Electronic
Books for the Tele-immersion Age
University
of North Carolina at Chapel Hill
Our
goal is to allow surgeons to witness and explore (in time and space) a past
surgical procedure as if they were there, with the added benefit of instruction
from the original surgeon or another instructor, as well as integrated 3D illustrations,
annotations, and relevant medical metadata.
Image
courtesy Andrei State, UNC
High-Fidelity Scene Reconstruction
For the time-varying surgical event data to be meaningful for review and annotation
it must be captured and displayed with very high spatial and temporal fidelity.
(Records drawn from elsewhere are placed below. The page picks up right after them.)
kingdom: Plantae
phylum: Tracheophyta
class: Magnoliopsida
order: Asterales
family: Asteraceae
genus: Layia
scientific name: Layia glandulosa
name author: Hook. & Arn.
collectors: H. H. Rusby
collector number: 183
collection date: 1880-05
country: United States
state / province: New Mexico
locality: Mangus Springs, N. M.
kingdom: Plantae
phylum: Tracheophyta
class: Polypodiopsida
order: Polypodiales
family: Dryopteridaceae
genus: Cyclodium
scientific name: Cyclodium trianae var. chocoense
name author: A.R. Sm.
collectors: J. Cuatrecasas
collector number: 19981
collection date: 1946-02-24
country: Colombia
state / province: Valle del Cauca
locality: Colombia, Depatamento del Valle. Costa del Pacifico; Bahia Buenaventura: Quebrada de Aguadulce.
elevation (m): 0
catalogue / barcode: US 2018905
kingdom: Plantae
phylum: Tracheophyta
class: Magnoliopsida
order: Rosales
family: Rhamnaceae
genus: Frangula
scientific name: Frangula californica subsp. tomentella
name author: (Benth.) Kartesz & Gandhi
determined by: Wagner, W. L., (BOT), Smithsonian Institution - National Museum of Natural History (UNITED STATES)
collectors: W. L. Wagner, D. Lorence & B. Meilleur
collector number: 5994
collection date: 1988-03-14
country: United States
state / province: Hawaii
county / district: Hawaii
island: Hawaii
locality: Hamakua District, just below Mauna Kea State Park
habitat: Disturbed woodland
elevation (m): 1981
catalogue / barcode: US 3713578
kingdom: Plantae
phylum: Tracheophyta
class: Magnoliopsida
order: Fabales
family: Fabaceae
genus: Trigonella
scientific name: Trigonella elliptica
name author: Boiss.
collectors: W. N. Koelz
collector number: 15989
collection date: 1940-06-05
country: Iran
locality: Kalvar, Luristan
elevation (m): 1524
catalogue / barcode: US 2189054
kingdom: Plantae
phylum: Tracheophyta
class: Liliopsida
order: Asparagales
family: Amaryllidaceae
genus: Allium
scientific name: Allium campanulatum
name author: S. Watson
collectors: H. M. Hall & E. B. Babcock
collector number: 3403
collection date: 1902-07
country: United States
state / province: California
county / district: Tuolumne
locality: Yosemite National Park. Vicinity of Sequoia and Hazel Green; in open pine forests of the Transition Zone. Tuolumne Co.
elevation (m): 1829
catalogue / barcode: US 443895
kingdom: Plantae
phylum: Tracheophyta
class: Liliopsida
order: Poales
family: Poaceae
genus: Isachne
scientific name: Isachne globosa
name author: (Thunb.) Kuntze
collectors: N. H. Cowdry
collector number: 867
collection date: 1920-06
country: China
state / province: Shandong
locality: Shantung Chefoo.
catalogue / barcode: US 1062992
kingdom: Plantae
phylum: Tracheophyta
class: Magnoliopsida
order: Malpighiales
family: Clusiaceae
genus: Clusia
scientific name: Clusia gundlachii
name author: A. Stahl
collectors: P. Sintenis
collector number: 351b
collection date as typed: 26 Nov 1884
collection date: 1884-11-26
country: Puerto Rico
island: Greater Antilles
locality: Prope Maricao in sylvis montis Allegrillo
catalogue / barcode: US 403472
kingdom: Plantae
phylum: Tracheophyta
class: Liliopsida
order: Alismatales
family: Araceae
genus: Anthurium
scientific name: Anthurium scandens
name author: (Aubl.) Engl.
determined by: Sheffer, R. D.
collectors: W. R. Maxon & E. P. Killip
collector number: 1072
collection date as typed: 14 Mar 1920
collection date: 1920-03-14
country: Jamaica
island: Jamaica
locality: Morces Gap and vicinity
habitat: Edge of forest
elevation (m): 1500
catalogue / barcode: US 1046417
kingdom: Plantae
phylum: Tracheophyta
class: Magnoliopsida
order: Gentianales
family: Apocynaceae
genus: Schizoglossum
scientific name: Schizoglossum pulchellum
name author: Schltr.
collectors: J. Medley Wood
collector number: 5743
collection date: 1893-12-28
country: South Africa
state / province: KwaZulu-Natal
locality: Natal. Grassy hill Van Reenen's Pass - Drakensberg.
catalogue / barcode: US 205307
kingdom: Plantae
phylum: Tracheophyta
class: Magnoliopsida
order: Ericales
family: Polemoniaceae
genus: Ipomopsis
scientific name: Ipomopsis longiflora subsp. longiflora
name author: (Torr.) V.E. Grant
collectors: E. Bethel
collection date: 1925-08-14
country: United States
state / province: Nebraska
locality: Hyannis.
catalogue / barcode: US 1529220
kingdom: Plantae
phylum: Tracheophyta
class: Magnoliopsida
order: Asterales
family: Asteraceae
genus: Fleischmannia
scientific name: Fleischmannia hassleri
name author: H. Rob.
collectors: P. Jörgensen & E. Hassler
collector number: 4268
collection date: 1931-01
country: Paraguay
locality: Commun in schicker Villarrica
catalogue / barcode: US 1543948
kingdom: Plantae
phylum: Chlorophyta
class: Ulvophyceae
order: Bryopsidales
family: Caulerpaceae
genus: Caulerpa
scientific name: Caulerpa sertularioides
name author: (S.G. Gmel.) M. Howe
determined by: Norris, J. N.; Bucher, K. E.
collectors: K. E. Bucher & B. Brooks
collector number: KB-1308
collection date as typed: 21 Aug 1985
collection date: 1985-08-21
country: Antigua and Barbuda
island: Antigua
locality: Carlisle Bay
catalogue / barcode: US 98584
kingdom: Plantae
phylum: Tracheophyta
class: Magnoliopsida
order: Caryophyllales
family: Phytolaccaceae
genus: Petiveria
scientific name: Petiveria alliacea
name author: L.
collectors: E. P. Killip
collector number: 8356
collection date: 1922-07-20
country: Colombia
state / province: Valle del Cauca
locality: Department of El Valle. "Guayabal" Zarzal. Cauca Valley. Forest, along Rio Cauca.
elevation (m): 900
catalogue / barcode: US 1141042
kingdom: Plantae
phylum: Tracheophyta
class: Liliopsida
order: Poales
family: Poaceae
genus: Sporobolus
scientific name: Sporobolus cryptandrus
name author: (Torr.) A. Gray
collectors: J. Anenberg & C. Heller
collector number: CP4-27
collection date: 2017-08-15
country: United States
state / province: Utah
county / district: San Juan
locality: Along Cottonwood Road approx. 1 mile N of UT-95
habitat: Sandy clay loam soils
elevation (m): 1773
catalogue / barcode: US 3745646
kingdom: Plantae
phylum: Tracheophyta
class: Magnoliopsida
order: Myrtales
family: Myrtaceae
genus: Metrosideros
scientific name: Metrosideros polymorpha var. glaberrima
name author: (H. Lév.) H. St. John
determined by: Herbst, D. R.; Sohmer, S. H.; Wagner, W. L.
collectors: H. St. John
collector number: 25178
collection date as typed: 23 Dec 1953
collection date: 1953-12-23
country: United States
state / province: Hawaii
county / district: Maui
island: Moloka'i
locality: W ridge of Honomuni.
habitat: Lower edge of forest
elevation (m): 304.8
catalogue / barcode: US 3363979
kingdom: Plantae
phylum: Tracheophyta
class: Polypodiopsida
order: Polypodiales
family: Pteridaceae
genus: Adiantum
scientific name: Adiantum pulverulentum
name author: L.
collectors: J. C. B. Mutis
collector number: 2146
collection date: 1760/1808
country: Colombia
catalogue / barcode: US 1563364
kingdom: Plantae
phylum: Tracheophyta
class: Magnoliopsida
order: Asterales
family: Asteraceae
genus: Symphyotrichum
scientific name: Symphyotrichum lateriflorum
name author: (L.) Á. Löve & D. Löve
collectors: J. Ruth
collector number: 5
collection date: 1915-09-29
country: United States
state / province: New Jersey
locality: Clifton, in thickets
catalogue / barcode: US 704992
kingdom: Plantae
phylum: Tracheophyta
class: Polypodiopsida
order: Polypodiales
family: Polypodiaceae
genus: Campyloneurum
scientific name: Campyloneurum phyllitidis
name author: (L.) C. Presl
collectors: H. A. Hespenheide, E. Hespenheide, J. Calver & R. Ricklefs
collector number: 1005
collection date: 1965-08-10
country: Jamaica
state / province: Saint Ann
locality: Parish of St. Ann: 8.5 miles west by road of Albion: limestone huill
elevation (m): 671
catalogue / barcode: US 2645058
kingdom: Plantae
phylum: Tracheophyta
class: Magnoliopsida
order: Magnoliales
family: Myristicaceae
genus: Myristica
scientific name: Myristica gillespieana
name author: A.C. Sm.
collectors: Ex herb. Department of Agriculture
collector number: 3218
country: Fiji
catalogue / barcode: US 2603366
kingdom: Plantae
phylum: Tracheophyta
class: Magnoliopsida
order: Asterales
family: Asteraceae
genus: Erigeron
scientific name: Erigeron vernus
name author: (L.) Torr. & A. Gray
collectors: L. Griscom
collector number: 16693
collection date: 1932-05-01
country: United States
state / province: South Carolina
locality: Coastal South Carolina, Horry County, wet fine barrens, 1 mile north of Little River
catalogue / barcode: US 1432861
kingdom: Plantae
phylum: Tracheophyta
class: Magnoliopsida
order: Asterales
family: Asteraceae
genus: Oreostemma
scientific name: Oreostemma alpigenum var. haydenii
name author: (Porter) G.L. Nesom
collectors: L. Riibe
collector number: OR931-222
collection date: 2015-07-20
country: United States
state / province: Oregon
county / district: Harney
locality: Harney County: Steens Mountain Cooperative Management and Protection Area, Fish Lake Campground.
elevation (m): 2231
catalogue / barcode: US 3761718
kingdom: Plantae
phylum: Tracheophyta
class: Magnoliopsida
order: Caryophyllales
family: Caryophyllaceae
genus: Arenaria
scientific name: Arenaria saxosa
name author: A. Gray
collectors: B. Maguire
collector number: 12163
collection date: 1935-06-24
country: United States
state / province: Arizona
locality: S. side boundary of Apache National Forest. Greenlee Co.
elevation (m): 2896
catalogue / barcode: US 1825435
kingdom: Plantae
Effective immersive 3D illustration
styles
The trauma surgeons on our team believe that important opportunities for improved
training are available by deviating from purely realistic reconstructions and
applying visualization enhancements such as stylized, illustrative 3D reconstructions
of captured trauma surgeries. This is more challenging than merely tweaking
2D illustration techniques for monoscopic images of 3D scenes because of fundamentally
different perceptual cues.
Effective
immersive annotation techniques
While illustration techniques provide a technical foundation for perceptually
enhancing a 3D reconstruction, annotation techniques are concerned with achieving
a specific communication effect by describing how to specify, represent, and
access ancillary material within the virtual 3D environment. Thus, the annotation
task of a teaching surgeon is to combine illustration techniques to achieve
a specific communication effect that explicates some aspect of the cognitive
activity and decision making that occurs during a surgery.